DIRECTIONS FOR THIS TASK: Please retype every line of the data below word for word, in the same order.

______

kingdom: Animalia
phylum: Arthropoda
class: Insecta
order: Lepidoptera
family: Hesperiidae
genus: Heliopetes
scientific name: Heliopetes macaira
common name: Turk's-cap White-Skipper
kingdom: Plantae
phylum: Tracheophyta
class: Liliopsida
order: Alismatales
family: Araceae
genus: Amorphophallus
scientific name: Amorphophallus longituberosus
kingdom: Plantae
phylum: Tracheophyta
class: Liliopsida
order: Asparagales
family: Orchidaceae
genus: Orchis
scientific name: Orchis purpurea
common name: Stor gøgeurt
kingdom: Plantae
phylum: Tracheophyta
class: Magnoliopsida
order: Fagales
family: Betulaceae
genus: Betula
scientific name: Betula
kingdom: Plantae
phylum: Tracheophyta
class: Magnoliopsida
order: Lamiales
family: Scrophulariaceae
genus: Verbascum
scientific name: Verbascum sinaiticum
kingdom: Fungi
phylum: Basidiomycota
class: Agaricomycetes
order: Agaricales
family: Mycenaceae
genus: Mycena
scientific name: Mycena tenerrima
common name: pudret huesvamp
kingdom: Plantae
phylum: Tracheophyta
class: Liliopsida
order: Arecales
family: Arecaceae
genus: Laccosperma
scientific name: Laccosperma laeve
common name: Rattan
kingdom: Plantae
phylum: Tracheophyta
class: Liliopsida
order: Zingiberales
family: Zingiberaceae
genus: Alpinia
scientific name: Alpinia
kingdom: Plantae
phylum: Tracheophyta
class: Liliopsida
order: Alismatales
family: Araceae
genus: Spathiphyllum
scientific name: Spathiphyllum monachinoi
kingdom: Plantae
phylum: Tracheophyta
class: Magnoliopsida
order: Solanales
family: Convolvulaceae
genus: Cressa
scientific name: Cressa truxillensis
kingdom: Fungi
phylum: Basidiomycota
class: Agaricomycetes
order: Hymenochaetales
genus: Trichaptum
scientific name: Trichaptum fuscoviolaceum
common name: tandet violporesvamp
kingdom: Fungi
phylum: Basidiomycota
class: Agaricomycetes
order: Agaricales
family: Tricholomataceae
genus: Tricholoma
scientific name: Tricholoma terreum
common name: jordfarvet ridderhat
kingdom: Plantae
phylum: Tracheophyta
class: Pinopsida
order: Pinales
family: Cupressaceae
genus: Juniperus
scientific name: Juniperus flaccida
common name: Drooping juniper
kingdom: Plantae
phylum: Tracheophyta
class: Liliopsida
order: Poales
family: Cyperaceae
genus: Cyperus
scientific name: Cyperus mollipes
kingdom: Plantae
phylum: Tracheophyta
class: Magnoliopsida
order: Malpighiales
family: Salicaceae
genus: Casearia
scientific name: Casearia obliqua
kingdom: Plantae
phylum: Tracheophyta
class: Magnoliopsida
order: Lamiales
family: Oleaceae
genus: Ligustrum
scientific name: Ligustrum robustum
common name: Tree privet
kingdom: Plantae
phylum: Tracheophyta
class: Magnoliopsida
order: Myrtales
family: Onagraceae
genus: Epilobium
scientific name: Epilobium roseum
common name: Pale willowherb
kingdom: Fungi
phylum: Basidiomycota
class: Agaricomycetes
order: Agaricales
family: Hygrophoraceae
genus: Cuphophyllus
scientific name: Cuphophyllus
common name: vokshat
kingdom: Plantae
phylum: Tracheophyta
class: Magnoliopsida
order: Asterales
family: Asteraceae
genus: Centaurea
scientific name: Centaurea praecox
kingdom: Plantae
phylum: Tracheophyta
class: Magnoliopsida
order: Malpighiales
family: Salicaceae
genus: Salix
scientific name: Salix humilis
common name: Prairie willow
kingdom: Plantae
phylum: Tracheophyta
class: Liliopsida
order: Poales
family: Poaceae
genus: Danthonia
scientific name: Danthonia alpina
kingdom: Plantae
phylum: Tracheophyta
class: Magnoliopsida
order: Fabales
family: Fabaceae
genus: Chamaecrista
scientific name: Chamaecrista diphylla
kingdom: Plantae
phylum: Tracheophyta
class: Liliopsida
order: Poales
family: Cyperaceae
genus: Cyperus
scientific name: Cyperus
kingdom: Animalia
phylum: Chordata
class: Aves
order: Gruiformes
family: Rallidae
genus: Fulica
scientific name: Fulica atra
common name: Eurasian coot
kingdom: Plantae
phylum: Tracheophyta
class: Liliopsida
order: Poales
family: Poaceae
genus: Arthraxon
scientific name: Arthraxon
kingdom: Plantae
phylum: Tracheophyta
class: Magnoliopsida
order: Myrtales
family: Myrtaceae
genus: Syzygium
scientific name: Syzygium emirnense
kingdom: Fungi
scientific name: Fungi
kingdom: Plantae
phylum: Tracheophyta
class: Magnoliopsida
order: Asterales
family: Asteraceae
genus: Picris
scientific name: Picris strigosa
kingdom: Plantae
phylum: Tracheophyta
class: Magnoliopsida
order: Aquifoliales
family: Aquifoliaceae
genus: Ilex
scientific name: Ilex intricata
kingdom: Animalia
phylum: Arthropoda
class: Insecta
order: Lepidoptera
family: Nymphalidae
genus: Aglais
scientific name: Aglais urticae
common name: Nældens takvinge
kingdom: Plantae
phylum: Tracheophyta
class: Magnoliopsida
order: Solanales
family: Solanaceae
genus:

______

FINISHED TASK:
kingdom: Animalia
phylum: Arthropoda
class: Insecta
order: Lepidoptera
family: Hesperiidae
genus: Heliopetes
scientific name: Heliopetes macaira
common name: Turk's-cap White-Skipper
kingdom: Plantae
phylum: Tracheophyta
class: Liliopsida
order: Alismatales
family: Araceae
genus: Amorphophallus
scientific name: Amorphophallus longituberosus
kingdom: Plantae
phylum: Tracheophyta
class: Liliopsida
order: Asparagales
family: Orchidaceae
genus: Orchis
scientific name: Orchis purpurea
common name: Stor gøgeurt
kingdom: Plantae
phylum: Tracheophyta
class: Magnoliopsida
order: Fagales
family: Betulaceae
genus: Betula
scientific name: Betula
kingdom: Plantae
phylum: Tracheophyta
class: Magnoliopsida
order: Lamiales
family: Scrophulariaceae
genus: Verbascum
scientific name: Verbascum sinaiticum
kingdom: Fungi
phylum: Basidiomycota
class: Agaricomycetes
order: Agaricales
family: Mycenaceae
genus: Mycena
scientific name: Mycena tenerrima
common name: pudret huesvamp
kingdom: Plantae
phylum: Tracheophyta
class: Liliopsida
order: Arecales
family: Arecaceae
genus: Laccosperma
scientific name: Laccosperma laeve
common name: Rattan
kingdom: Plantae
phylum: Tracheophyta
class: Liliopsida
order: Zingiberales
family: Zingiberaceae
genus: Alpinia
scientific name: Alpinia
kingdom: Plantae
phylum: Tracheophyta
class: Liliopsida
order: Alismatales
family: Araceae
genus: Spathiphyllum
scientific name: Spathiphyllum monachinoi
kingdom: Plantae
phylum: Tracheophyta
class: Magnoliopsida
order: Solanales
family: Convolvulaceae
genus: Cressa
scientific name: Cressa truxillensis
kingdom: Fungi
phylum: Basidiomycota
class: Agaricomycetes
order: Hymenochaetales
genus: Trichaptum
scientific name: Trichaptum fuscoviolaceum
common name: tandet violporesvamp
kingdom: Fungi
phylum: Basidiomycota
class: Agaricomycetes
order: Agaricales
family: Tricholomataceae
genus: Tricholoma
scientific name: Tricholoma terreum
common name: jordfarvet ridderhat
kingdom: Plantae
phylum: Tracheophyta
class: Pinopsida
order: Pinales
family: Cupressaceae
genus: Juniperus
scientific name: Juniperus flaccida
common name: Drooping juniper
kingdom: Plantae
phylum: Tracheophyta
class: Liliopsida
order: Poales
family: Cyperaceae
genus: Cyperus
scientific name: Cyperus mollipes
kingdom: Plantae
phylum: Tracheophyta
class: Magnoliopsida
order: Malpighiales
family: Salicaceae
genus: Casearia
scientific name: Casearia obliqua
kingdom: Plantae
phylum: Tracheophyta
class: Magnoliopsida
order: Lamiales
family: Oleaceae
genus: Ligustrum
scientific name: Ligustrum robustum
common name: Tree privet
kingdom: Plantae
phylum: Tracheophyta
class: Magnoliopsida
order: Myrtales
family: Onagraceae
genus: Epilobium
scientific name: Epilobium roseum
common name: Pale willowherb
kingdom: Fungi
phylum: Basidiomycota
class: Agaricomycetes
order: Agaricales
family: Hygrophoraceae
genus: Cuphophyllus
scientific name: Cuphophyllus
common name: vokshat
kingdom: Plantae
phylum: Tracheophyta
class: Magnoliopsida
order: Asterales
family: Asteraceae
genus: Centaurea
scientific name: Centaurea praecox
kingdom: Plantae
phylum: Tracheophyta
class: Magnoliopsida
order: Malpighiales
family: Salicaceae
genus: Salix
scientific name: Salix humilis
common name: Prairie willow
kingdom: Plantae
phylum: Tracheophyta
class: Liliopsida
order: Poales
family: Poaceae
genus: Danthonia
scientific name: Danthonia alpina
kingdom: Plantae
phylum: Tracheophyta
class: Magnoliopsida
order: Fabales
family: Fabaceae
genus: Chamaecrista
scientific name: Chamaecrista diphylla
kingdom: Plantae
phylum: Tracheophyta
class: Liliopsida
order: Poales
family: Cyperaceae
genus: Cyperus
scientific name: Cyperus
kingdom: Animalia
phylum: Chordata
class: Aves
order: Gruiformes
family: Rallidae
genus: Fulica
scientific name: Fulica atra
common name: Eurasian coot
kingdom: Plantae
phylum: Tracheophyta
class: Liliopsida
order: Poales
family: Poaceae
genus: Arthraxon
scientific name: Arthraxon
kingdom: Plantae
phylum: Tracheophyta
class: Magnoliopsida
order: Myrtales
family: Myrtaceae
genus: Syzygium
scientific name: Syzygium emirnense
kingdom: Fungi
scientific name: Fungi
kingdom: Plantae
phylum: Tracheophyta
class: Magnoliopsida
order: Asterales
family: Asteraceae
genus: Picris
scientific name: Picris strigosa
kingdom: Plantae
phylum: Tracheophyta
class: Magnoliopsida
order: Aquifoliales
family: Aquifoliaceae
genus: Ilex
scientific name: Ilex intricata
kingdom: Animalia
phylum: Arthropoda
class: Insecta
order: Lepidoptera
family: Nymphalidae
genus: Aglais
scientific name: Aglais urticae
common name: Nældens takvinge
kingdom: Plantae
phylum: Tracheophyta
class: Magnoliopsida
order: Solanales
family: Solanaceae
genus:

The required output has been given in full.